[PAGE EXTRACT]
========
Cryptographic libraries carry pseudo random number generators to
quickly provide randomness when needed. If such a random pool gets
cloned, secrets may get revealed, as the same random number may get
used multiple times. For fork, this was fixed using the WIPEONFORK
madvise flag [1].

Unfortunately, the same problem surfaces when a virtual machine gets
cloned. The existing flag does not help there. This patch introduces a
new flag to automatically clear memory contents on VM suspend/resume,
which will allow random number generators to reseed when virtual
machines get cloned.

Examples of this are:
 - PKCS#11 API reinitialization check (mandated by specification)
 - glibc's upcoming PRNG (reseed after wake)
 - OpenSSL PRNG (reseed after wake)

Benefits exist in two spaces:
 - The security benefits of a cloned virtual machine having a
   re-initialized PRNG in every process are straightforward.
   Without reinitialization, two or more cloned VMs could produce
   identical random numbers, which are often used to generate secure
   keys.
 - Provides a simple mechanism to avoid RAM exfiltration during
   traditional sleep/hibernate on a laptop or desktop when memory,
   and thus secrets, are vulnerable to offline tampering or inspection.

This RFC is foremost aimed at defining a userspace interface to enable
applications and libraries that store or cache sensitive information,
to know that they need to regenerate it after process memory has been
exposed to potential copying.  The proposed userspace interface is
a new MADV_WIPEONSUSPEND 'madvise()' flag used to mark pages which
contain such data. This newly added flag would only be available on
64bit archs, since we've run out of 32bit VMA flags.
========
[PROBLEMS TO WORK ON]
(1) Copy the patch description from "Without reinitialization, two" to "32bit VMA flags.".
(2) Using the patch description, decide whether each statement agrees with it, answering yes or no and quoting the words that settle it. (a) The proposed flag would be offered only on 64-bit architectures. (b) The existing WIPEONFORK flag also handles the case of a cloned virtual machine. (c) The OpenSSL PRNG is listed as one that reseeds after wake.

[Skeletal landmark data]
========
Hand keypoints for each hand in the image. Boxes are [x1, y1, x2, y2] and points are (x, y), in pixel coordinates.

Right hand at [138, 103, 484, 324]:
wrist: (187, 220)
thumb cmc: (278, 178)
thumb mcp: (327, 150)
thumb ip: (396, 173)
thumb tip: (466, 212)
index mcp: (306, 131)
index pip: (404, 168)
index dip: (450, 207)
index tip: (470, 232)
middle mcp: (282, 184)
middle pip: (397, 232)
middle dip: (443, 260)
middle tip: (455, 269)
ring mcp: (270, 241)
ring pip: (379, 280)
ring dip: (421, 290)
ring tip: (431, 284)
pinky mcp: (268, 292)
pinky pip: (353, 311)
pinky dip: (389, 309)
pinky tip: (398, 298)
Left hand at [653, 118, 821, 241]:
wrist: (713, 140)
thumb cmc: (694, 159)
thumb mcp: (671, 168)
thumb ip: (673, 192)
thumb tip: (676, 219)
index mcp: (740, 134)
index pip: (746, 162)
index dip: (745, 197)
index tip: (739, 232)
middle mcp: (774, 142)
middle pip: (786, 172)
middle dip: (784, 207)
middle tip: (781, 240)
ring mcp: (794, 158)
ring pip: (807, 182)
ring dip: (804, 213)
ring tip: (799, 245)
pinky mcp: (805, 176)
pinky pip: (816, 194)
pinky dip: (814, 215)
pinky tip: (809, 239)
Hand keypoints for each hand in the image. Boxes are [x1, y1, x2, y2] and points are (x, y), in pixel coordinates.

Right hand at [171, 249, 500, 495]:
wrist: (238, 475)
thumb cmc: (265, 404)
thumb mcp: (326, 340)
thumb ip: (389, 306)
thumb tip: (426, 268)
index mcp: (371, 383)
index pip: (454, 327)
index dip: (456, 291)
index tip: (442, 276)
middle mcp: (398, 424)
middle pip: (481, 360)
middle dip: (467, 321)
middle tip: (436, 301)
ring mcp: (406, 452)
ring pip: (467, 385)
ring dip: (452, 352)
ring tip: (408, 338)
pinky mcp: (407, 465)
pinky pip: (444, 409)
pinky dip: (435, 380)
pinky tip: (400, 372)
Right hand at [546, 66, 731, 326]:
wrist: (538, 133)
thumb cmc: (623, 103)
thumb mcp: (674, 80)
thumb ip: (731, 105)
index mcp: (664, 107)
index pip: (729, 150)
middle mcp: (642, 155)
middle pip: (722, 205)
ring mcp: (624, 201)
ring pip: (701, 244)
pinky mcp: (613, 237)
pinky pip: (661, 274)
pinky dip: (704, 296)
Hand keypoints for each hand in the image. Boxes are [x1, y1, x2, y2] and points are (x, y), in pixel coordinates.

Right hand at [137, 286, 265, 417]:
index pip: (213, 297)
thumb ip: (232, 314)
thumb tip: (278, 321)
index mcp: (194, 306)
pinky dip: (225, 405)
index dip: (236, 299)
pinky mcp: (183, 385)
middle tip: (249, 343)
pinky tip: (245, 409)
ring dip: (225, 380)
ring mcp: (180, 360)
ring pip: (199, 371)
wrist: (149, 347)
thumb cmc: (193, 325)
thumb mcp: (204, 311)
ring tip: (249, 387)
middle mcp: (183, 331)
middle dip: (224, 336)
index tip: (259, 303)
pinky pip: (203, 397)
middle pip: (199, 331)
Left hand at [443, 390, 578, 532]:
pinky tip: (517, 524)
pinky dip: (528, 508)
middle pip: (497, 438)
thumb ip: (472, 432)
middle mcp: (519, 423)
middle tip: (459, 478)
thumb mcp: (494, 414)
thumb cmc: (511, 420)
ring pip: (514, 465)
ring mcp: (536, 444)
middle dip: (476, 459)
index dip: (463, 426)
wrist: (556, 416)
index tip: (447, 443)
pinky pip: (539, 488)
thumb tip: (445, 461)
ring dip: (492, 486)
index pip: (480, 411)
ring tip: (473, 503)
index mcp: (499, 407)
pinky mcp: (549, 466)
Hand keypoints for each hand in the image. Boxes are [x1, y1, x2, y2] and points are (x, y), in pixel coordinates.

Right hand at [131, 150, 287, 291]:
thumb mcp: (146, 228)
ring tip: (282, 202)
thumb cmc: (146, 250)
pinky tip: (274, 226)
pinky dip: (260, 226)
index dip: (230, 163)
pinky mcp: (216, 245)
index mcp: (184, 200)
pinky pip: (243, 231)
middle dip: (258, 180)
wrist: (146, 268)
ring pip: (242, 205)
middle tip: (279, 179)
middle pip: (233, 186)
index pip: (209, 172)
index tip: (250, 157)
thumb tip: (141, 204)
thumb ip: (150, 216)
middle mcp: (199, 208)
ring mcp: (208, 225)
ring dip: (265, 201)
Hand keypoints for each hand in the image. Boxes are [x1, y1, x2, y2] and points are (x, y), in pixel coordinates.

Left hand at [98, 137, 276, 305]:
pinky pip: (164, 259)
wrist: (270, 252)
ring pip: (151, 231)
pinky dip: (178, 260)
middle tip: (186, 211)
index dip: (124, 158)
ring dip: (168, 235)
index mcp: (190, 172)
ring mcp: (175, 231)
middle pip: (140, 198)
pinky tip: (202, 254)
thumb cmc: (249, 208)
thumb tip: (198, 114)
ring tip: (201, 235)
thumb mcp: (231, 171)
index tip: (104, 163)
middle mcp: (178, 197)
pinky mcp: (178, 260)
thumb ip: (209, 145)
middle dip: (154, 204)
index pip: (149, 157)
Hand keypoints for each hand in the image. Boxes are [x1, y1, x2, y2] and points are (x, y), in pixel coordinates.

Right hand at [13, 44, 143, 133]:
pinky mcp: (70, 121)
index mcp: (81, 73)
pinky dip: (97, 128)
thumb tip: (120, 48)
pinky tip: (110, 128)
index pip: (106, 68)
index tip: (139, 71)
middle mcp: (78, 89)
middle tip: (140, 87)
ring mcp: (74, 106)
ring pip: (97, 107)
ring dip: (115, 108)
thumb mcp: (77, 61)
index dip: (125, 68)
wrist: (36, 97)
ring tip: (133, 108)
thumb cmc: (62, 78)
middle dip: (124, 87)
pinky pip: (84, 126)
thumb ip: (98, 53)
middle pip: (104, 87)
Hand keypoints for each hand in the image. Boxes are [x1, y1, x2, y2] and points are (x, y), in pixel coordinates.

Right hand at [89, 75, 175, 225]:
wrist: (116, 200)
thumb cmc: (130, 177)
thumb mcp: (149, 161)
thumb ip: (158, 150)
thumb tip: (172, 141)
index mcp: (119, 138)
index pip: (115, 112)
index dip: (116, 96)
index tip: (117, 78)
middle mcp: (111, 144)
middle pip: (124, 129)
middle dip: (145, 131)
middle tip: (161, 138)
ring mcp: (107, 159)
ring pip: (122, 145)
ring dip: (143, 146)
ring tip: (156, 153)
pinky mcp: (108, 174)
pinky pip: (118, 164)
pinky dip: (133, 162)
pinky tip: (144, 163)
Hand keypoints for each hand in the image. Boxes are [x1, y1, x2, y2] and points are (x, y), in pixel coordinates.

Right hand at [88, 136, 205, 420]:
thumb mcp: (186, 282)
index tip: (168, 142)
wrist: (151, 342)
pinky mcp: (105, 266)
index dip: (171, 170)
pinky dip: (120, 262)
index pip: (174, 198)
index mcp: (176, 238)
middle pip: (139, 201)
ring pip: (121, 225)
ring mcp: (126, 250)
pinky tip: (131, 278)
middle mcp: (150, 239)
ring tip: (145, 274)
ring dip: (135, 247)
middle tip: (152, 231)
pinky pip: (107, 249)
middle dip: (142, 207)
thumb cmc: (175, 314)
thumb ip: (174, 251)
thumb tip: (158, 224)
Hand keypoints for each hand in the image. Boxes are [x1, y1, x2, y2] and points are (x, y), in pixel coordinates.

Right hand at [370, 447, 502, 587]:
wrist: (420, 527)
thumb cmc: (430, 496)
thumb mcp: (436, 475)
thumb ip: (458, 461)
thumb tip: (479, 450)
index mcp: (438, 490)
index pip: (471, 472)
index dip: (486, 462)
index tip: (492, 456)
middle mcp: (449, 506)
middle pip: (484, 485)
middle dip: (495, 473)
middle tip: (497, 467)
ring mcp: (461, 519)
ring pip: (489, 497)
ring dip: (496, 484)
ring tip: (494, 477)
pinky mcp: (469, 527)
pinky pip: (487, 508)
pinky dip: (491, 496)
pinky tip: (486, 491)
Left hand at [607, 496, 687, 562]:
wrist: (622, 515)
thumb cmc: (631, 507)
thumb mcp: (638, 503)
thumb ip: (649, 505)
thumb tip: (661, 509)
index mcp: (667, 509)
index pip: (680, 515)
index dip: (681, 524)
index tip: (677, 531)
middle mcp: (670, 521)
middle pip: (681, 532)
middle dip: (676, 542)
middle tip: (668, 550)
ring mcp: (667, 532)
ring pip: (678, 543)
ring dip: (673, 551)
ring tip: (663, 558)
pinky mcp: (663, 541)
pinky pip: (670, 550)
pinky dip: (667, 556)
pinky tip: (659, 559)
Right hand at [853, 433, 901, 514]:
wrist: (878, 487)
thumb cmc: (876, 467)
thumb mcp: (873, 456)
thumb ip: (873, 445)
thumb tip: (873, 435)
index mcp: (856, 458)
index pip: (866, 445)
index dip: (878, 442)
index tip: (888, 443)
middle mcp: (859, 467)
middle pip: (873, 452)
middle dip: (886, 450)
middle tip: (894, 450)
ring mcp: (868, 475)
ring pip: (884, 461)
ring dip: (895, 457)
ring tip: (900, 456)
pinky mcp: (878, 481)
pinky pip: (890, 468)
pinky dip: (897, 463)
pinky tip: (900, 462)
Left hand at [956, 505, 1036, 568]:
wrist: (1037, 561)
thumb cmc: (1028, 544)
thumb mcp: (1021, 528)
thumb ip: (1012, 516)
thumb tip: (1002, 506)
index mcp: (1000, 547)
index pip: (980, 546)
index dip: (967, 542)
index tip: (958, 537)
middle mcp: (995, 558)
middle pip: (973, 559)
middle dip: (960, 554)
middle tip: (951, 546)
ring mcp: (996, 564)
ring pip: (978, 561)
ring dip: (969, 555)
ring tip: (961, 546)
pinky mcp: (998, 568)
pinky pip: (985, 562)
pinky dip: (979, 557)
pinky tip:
========
[SOLUTIONS IN ORDER]
(1)
Without reinitialization, two or more cloned VMs could produce
   identical random numbers, which are often used to generate secure
   keys.
 - Provides a simple mechanism to avoid RAM exfiltration during
   traditional sleep/hibernate on a laptop or desktop when memory,
   and thus secrets, are vulnerable to offline tampering or inspection.

This RFC is foremost aimed at defining a userspace interface to enable
applications and libraries that store or cache sensitive information,
to know that they need to regenerate it after process memory has been
exposed to potential copying.  The proposed userspace interface is
a new MADV_WIPEONSUSPEND 'madvise()' flag used to mark pages which
contain such data. This newly added flag would only be available on
64bit archs, since we've run out of 32bit VMA flags.

(2)
(a) Yes: "This newly added flag would only be available on 64bit archs"
(b) No: "The existing flag does not help there."
(c) Yes: "OpenSSL PRNG (reseed after wake)"